_小課題 A_
次の(i)〜(iii)がMR.BRAIN第4話の記事の内容と合っているか、それぞれ「はい」か「いいえ」で答え、判断の決め手となる記事中の語句を一字も変えずに引用せよ。(i) ドレミファソラシドはハニホヘトイロハとも表記される。(ii) 八木仁は優のピアノの先生である。(iii) 白骨死体は近所の主婦によって発見された。
_小課題 B_
MR.BRAIN第4話の記事を、最後の文に続けて書き進めよ。

*** ページ

ミスター・ブレイン死霊のクオリア(木村拓哉)おみやげはバナナ(綾瀬はるか)ドレミはハニホです(佐藤健)
一般常識としてドレミファソラシドはCDEFGABCともハニホヘトイロハとも表記します。
だからドミラレはハホイニです。
ハホイニを八木仁と脳内変換できるかどうかが・・・この記事がネタバレになるかどうかの瀬戸際です。
ちなみに八木仁(東儀秀樹)は由里(綾瀬はるか)が憧れる世界的な作曲家であり、記憶障害のピアニスト・優(佐藤健)のピアノの先生です。
まあ・・・今回も二時間ドラマを前後編に分ける脚本家の悪い癖が出ていると思います。それで面白ければ問題ないですけど。キッドのような心ないブロガーがネタバレの嵐をする時代ですからね。
で、『MR.BRAIN・第4話』(TBSテレビ090613PM0756~)脚本・蒔田光治(他)、演出・山室大輔を見た。どこかの避暑地では山林からペットの犬によって白骨死体が発見される。時を同じくして、ピアノ演奏の騒音を主張する近所の主婦が警官を伴って演奏家の屋敷を訪問し、血まみれのシャツを着たピアニストと血まみれのナイフと血まみれの死体を発見する。早くも風呂敷広げすぎて一時間でおさまらない気配濃厚です。

******
*** データ抜粋

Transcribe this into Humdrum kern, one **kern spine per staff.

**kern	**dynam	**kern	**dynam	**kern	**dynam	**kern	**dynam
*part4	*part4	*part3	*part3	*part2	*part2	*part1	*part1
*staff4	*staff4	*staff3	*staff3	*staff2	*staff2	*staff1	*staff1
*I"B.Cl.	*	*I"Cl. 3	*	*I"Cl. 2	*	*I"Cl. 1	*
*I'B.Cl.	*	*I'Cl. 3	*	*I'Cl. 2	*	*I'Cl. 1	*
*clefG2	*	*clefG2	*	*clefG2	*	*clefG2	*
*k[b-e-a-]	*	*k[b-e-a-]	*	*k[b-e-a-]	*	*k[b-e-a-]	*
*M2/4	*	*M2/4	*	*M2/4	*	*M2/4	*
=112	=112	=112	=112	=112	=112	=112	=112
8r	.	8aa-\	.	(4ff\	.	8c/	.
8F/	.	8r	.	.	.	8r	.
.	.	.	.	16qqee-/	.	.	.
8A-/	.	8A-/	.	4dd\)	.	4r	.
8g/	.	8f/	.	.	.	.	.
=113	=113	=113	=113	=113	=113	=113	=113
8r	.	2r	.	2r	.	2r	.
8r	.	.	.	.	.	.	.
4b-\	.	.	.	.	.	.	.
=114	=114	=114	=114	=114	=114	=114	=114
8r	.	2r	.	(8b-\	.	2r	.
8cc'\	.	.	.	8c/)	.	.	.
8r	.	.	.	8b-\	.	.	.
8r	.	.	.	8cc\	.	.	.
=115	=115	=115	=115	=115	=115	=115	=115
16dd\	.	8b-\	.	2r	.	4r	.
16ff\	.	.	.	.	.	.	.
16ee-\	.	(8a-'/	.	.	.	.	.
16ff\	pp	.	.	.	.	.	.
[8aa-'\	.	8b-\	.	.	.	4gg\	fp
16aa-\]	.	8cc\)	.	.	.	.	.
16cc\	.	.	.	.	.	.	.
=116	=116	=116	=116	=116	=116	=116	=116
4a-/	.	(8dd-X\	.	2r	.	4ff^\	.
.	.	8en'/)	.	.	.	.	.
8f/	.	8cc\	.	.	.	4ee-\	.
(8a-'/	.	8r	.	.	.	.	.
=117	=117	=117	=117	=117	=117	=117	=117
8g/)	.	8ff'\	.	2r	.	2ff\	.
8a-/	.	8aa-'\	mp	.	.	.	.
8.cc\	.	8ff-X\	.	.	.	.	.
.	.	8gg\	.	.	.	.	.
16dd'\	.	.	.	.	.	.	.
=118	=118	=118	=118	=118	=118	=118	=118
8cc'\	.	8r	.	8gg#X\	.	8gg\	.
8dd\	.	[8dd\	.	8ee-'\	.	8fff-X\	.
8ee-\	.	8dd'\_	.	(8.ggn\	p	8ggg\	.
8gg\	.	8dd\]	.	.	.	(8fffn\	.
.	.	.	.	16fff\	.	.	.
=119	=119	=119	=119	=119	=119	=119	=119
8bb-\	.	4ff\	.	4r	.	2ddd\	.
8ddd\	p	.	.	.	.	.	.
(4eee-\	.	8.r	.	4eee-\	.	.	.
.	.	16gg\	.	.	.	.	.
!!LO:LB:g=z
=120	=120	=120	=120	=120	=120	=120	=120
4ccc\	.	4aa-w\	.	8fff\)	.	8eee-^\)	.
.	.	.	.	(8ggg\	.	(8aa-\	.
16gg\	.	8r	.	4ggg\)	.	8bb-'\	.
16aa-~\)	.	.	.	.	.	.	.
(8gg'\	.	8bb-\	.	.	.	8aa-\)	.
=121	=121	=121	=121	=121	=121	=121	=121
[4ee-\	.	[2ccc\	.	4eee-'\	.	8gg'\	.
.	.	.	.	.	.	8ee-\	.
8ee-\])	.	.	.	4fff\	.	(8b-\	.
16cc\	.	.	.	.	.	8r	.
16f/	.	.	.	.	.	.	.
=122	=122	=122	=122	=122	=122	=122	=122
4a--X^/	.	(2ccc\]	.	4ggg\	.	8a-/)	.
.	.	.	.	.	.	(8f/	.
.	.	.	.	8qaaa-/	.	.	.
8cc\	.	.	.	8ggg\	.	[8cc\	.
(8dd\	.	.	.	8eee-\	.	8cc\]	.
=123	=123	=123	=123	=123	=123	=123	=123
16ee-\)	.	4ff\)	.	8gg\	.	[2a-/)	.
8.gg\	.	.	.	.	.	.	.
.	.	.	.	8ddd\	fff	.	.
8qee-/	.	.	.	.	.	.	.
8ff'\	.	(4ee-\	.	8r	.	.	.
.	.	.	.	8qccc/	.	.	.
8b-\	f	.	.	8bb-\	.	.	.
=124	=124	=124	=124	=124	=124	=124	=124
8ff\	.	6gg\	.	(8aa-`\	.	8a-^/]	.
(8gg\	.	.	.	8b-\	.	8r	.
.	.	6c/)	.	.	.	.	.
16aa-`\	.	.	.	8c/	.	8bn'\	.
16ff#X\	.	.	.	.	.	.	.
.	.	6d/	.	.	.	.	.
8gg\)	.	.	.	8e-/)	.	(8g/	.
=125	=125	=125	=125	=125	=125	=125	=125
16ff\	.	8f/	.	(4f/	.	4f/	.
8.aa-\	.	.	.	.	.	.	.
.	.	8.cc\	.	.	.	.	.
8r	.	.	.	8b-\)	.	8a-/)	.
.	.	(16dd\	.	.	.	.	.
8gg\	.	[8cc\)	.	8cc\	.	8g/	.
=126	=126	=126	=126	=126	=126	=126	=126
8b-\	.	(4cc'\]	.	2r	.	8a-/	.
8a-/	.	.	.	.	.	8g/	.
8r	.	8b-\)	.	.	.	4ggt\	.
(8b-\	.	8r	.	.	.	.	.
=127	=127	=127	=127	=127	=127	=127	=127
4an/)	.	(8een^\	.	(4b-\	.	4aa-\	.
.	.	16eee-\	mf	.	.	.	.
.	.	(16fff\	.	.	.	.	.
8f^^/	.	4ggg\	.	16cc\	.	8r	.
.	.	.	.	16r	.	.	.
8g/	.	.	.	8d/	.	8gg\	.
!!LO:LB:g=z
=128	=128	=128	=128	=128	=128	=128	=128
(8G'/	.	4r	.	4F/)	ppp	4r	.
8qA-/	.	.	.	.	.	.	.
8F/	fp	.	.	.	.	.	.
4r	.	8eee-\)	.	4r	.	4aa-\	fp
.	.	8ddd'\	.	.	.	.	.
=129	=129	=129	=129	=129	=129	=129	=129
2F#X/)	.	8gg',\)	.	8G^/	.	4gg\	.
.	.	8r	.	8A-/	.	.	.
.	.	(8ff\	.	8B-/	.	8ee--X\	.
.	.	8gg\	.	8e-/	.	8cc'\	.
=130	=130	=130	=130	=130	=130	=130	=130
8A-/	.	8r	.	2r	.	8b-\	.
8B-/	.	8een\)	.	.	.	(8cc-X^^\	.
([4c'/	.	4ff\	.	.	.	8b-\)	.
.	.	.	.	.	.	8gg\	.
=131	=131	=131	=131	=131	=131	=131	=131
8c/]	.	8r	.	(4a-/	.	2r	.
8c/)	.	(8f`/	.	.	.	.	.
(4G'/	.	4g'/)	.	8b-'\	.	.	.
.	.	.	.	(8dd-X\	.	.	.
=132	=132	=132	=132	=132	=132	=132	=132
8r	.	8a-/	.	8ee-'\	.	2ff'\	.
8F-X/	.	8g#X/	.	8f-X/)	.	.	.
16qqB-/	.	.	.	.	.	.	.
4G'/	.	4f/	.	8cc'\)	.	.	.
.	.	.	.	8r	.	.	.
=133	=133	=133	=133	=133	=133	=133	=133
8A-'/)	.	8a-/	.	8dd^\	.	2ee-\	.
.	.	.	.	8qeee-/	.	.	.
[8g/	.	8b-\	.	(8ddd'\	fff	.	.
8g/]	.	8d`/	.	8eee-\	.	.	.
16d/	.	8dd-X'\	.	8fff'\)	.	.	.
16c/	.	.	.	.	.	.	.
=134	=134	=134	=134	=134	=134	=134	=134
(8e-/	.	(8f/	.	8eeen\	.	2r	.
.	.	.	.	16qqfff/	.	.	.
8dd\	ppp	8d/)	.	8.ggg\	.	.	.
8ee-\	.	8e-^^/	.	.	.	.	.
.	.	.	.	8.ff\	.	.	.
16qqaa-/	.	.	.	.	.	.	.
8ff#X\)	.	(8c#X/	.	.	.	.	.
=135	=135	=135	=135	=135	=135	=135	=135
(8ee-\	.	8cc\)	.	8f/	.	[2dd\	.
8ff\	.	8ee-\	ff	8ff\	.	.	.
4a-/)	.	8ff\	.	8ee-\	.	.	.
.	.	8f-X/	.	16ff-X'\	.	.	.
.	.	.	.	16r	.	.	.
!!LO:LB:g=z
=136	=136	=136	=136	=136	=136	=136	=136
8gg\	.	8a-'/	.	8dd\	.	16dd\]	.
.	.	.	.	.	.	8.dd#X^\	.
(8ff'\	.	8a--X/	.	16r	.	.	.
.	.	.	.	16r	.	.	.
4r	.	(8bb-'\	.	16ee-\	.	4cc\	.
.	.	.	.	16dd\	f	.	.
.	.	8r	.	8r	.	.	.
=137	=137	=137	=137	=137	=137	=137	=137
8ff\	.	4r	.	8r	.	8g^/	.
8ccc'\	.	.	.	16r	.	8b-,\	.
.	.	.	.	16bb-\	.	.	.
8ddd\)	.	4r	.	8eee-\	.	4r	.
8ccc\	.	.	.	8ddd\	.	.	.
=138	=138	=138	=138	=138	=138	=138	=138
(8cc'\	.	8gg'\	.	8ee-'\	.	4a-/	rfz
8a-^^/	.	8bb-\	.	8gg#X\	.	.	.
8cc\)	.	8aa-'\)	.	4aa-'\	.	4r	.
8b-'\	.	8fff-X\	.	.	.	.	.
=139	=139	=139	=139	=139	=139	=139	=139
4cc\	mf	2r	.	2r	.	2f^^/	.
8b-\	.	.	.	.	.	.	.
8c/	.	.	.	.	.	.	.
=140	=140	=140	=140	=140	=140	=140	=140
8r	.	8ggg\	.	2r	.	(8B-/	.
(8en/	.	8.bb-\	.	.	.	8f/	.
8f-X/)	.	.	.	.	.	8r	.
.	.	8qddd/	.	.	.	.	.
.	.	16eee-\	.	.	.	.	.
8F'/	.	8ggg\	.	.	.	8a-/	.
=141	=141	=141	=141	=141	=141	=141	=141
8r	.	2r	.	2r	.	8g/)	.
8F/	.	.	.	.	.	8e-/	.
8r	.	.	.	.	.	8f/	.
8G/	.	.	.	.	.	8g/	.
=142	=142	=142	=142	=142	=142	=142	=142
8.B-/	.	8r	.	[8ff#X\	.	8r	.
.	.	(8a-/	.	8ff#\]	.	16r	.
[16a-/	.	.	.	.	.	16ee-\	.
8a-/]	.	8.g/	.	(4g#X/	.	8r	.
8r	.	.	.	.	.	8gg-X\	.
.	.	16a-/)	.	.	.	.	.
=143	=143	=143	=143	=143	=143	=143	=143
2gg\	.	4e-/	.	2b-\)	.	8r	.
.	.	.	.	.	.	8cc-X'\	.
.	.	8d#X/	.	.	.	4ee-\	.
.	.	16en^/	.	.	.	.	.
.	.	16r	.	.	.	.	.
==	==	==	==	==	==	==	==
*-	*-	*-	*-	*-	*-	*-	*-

******

_期待される出力 A_
(i) はい。「一般常識としてドレミファソラシドはCDEFGABCともハニホヘトイロハとも表記します。」
(ii) はい。「記憶障害のピアニスト・優(佐藤健)のピアノの先生です」
(iii) いいえ。「山林からペットの犬によって白骨死体が発見される」

_期待される出力 B_
白骨死体は科学警察研究所に身元の特定が依頼され、生物学担当の難波研究員(トータス松本)は「こんなもの科学捜査研究所でできるだろう」と愚痴を言います。ちなみに一般社会では科学警察研究所は警察庁の所轄する組織。科捜研は警視庁などの都道府県警察の所轄する組織です。つまり、どこぞの山林を担当する県警の科捜研が実力不足で全国区の科警研に協力が求められたということになるのでしょう。実際の科警研がそういうことをやるのかどうかは別問題です。とにかくトータス松本はこれで出番が確保できたので文句を言うべきではないのです。
一方の出来立ての死体はピアニストの姉・純(木村多江)の婚約者で弁護士の木下であることが判明しますが・・・容疑者の優は一時間で記憶の消える記憶障害者であって殺害したかどうかよりも・・・被害者が誰なのかも「記憶にございません」状態。しかし、優のポケットからは「殺した」というメモが発見されるのです。
この困った容疑者に対して警視庁の丹原刑事(香川照之)は脳科学者・九十九(キムタク=誤検索対応)にバナナ持参で協力を求めます。たちまち事件に興味を感じる九十九。このままでは出番がなくなるとばかりに林田刑事(水嶋ヒロ)もバナナ持参で駆けつけて捜査開始です。
ついでに・・・この後の「ザ・クイズショウ」では存在感のあるプロデューサーを演じる真矢みきが出演していますが、それに対し科警研の法科学部長の佐々(大地真央)は出番の少なさに業を煮やしたのか、まるで上司でもあるかのように九十九の尻をたたき始めるポジションを確保。脳科学者のトップが九十九である以上、脳科学部長(あるいは主任なのか・・・じゃ部長はどこにいるの)なわけで佐々は明らかに越権行為ですが出番を確保するためには手段は選べないのです。もう副所長待遇になんとなく移行の感じか。初期設定が悪かったのだな。
掃除のお姉さん(木下優樹菜)に突然恋をする音声分析担当研究員・神田(設楽統)も出番確保に必死なのです。
画像解析担当研究員の船木(平泉成)なんてじゃんけん、しりとりに続く神経衰弱必勝法で出番確保なのですから。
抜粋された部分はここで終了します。